ФРАГМЕНТ ТЕКСТА:

То, как переполненная ощущениями душа итальянского народа может зачастую выразиться одним единственным словом, мне пришлось узнать во время моей первой поездки в Италию. Ранняя весна вопреки «гарантированному» во всех проспектах «солнечному свету» обрушила на страну солнца дождь, продолжавшийся днями и ночами. Я нанял извозчика и покатил куда-то в окрестности Генуи под монотонное постукивание копыт худой и усталой клячи. Дождь лил и лил. Кучер молчал, и мой попутчик тоже. Что-то побудило меня попытаться сломать это мрачное настроение. На обретенном в университете академическом итальянском языке я крикнул кучеру: «Fa brutto tempo!» - «Стоит плохая погода!» Кучер повернулся ко мне и выдавил сквозь ворчливо приподнятые губы всего лишь одно слово: «Tempaccio!!!» Примерно так, как произносят давно просившееся ругательство.
Tempaccio - этим все было сказано. Этим было сказано намного, на очень много больше, нежели чем моим правильным и скучным “fa brutto tempo”. Потому что значило что-то вроде «отвратительная погода», «дрянь погода»; а впрочем, и еще менее академично - собачья погода!
Все то, что мы выражаем более обстоятельно, а иногда и более грубо, привлекая образы животных, - все это итальянец может сказать одним только окончанием слова. И функция этого окончания не двусмысленна, она сразу же понятна каждому человеку из этого народа. Но не только порицание, отвращение, возмущение могут быть столь непосредственно выражены в самом облике слова, но и малейшие нюансы отторжения, а прежде всего целая шкала симпатий, начиная с легкого признания и кончая лестным ласкательным словом.

ИЗУЧАЕМЫЕ ДАННЫЕ:

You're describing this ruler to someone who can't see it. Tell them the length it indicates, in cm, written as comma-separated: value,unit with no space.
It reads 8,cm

* * *

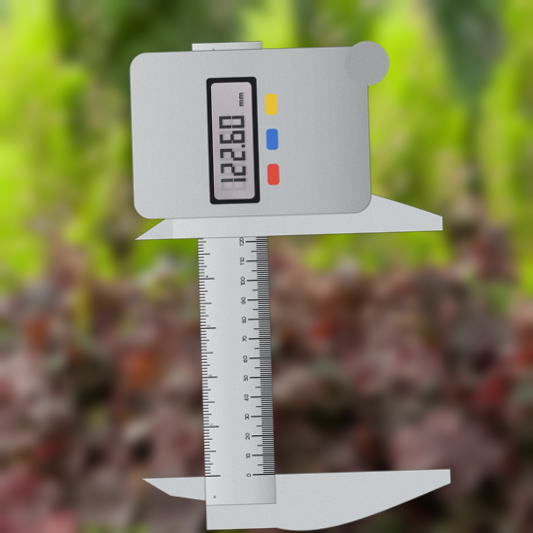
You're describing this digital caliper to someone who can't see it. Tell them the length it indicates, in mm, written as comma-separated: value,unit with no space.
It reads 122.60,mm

РАБОЧЕЕ ЗАДАНИЕ 1: Объясните в одном–трех предложениях, почему, согласно фрагменту текста, слово «Tempaccio» сказало намного больше, чем фраза «Fa brutto tempo».
РАБОЧЕЕ ЗАДАНИЕ 2: Перечислите все русские выражения, которыми во фрагменте текста передан смысл слова «Tempaccio».
РАБОЧЕЕ ЗАДАНИЕ 3: Допишите следующую часть фрагмента текста об итальянских окончаниях слов, начав сразу после его последнего предложения.
Изучаемые данные представляют собой отдельный материал, не связанный с фрагментом текста.

ПОЛЕ ОТВЕТА 1: Слово «Tempaccio» значило что-то вроде «отвратительная погода», «дрянь погода» и даже «собачья погода», тогда как «fa brutto tempo» было лишь правильным и скучным выражением. Кучер произнес его так, как произносят давно просившееся ругательство.

ПОЛЕ ОТВЕТА 2: «отвратительная погода», «дрянь погода», «собачья погода»

ПОЛЕ ОТВЕТА 3:
Уменьшительно-ласкательные окончания есть и в других европейских языках, но не в такой красочности и многообразии, как в итальянском. Намного скуднее обстоит дело и с возможностью выражать антипатию или отвращение одними только окончаниями, тут скорее всего испанский язык может быть какое-то время рядом. Но насколько север Европы далек от юга, можно видеть по тому факту, что скандинавским языкам почитай что запрещено выражать какие-либо нюансы чувств одними окончаниями. Они должны прибегать к услугам предударных вспомогательных прилагательных вроде “lille” или “sma”.
Но послушаем еще раз итальянский язык. У матери есть дочка по имени Нина. Поскольку она еще маленькая девочка, то только в серьезные или торжественные моменты жизни ее действительно называют «Нина». При обычных обстоятельствах это звучало бы слишком холодно, и потому ее зовут Нинетта. Но бывают мгновения особенно обильной нежности, и этого уже не хватает: и тогда наша Нинетта превращается в Нинуччу. Совсем уж большая симпатия может даже привести к Нинуччетте.
Но горе, если мать однажды крикнет «Ниначча»! Тогда драма в разгаре. В зловещем окончании слышится что-то вроде удара хлыстом.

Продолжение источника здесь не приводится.